* WHAT YOU HAVE TO DO:
Write out the following lines character for character, omitting the pictures.

* INPUT DATA:
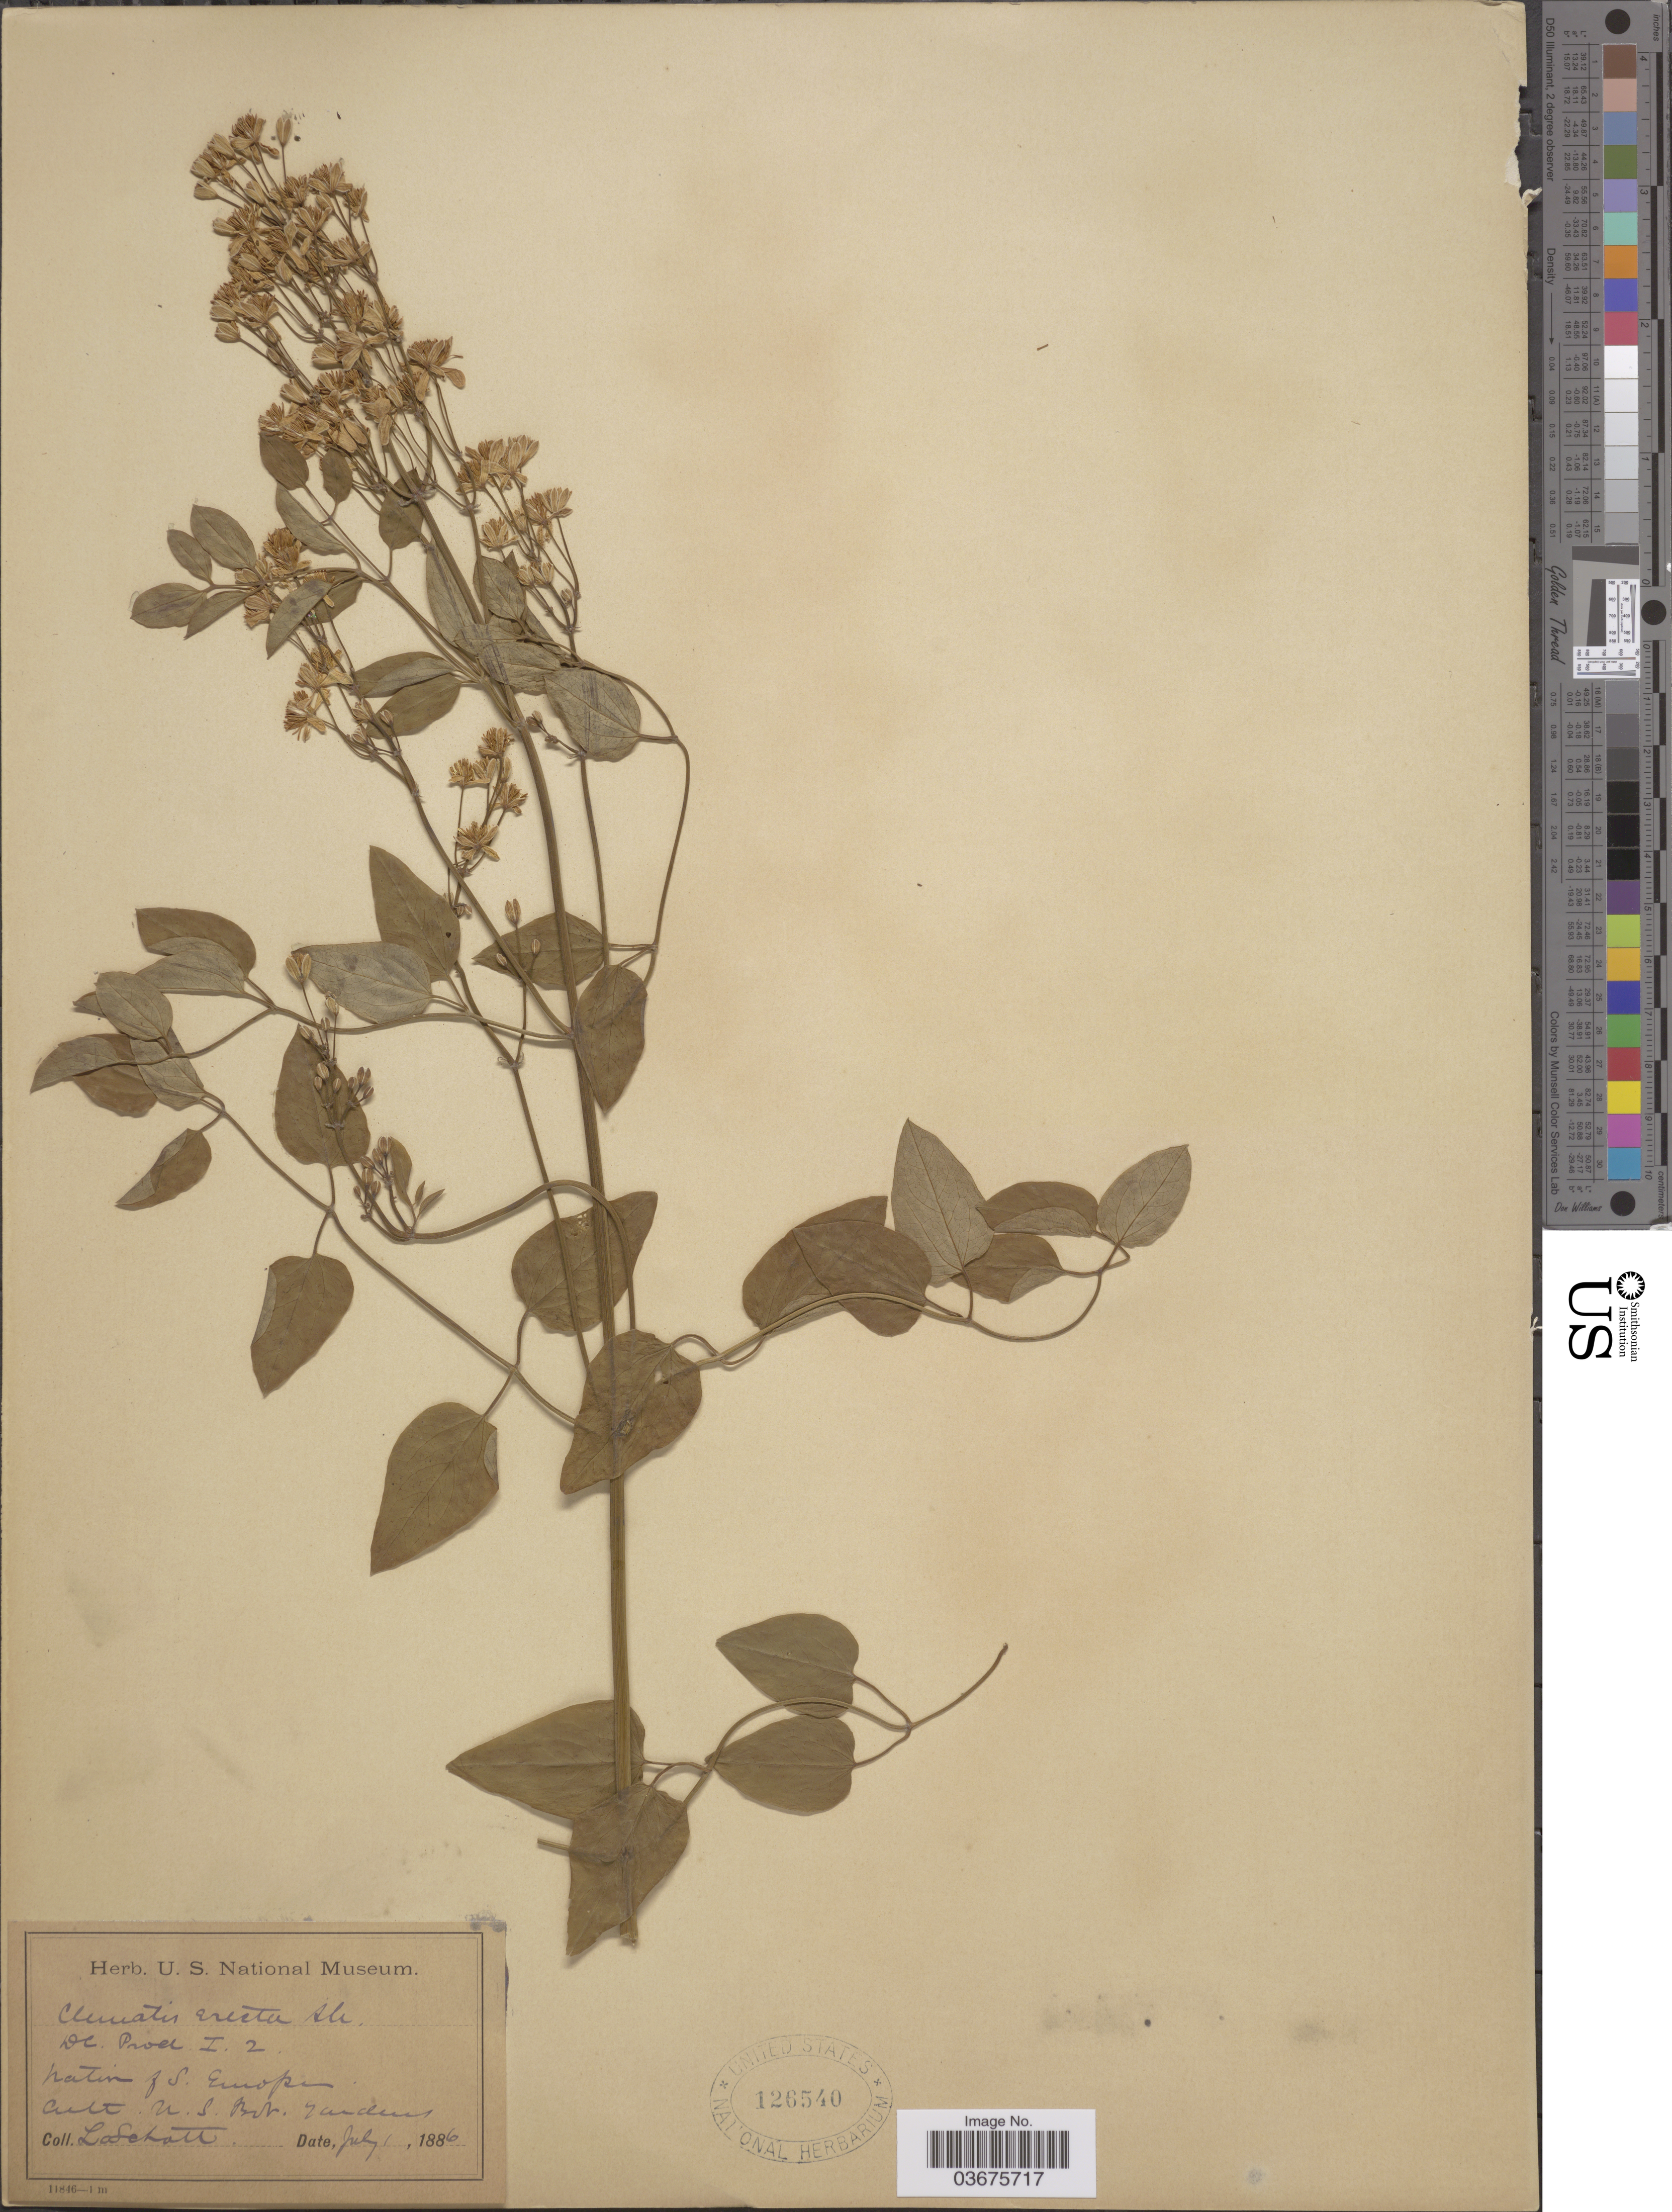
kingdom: Plantae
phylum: Tracheophyta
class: Magnoliopsida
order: Ranunculales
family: Ranunculaceae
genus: Clematis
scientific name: Clematis erecta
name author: L.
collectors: L. Schott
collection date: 1886-07-01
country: United States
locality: U.S. Bot. Gardens.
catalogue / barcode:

* SOLVED EXERCISE:
kingdom: Plantae
phylum: Tracheophyta
class: Magnoliopsida
order: Ranunculales
family: Ranunculaceae
genus: Clematis
scientific name: Clematis erecta
name author: L.
collectors: L. Schott
collection date: 1886-07-01
country: United States
locality: U.S. Bot. Gardens.
catalogue / barcode:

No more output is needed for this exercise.